WHAT IS BEING ASKED: Return the lines starting at the line that contains "Forget where the" and ending at the line that contains "Answer: approximately 0°", copying them without any change.
[[ SUPPLIED DATA, beginning ]]
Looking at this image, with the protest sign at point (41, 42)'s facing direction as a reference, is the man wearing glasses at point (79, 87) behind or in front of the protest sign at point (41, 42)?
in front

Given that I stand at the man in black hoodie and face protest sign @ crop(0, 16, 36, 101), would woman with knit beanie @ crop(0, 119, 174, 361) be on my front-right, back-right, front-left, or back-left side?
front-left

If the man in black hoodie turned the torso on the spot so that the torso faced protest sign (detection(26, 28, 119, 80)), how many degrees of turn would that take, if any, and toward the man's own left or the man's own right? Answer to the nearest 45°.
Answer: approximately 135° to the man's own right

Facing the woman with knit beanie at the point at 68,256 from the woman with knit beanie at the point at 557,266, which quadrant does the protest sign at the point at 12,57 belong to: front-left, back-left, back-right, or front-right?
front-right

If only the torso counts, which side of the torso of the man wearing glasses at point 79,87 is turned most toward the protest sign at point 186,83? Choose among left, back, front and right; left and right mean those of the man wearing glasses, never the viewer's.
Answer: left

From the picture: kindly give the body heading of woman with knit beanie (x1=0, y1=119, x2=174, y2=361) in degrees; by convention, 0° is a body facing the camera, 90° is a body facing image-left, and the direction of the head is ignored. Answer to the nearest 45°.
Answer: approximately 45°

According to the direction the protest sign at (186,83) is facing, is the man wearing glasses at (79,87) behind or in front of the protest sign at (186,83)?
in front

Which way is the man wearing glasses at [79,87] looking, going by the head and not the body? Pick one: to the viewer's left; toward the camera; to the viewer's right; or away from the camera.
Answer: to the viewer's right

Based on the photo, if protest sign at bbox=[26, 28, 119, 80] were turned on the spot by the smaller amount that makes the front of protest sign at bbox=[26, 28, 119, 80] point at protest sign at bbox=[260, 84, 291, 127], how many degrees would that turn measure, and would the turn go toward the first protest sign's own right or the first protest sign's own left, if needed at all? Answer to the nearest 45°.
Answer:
[[ SUPPLIED DATA, end ]]
[[ SUPPLIED DATA, beginning ]]
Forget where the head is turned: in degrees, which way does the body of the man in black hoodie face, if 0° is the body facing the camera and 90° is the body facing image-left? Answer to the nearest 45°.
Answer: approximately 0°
[[ SUPPLIED DATA, end ]]
WRITTEN RESPONSE:
Forget where the head is turned: in degrees, which way does the body of the man in black hoodie face, if 0° is the body facing the camera and 90° is the body facing image-left? Answer to the nearest 45°.
Answer: approximately 0°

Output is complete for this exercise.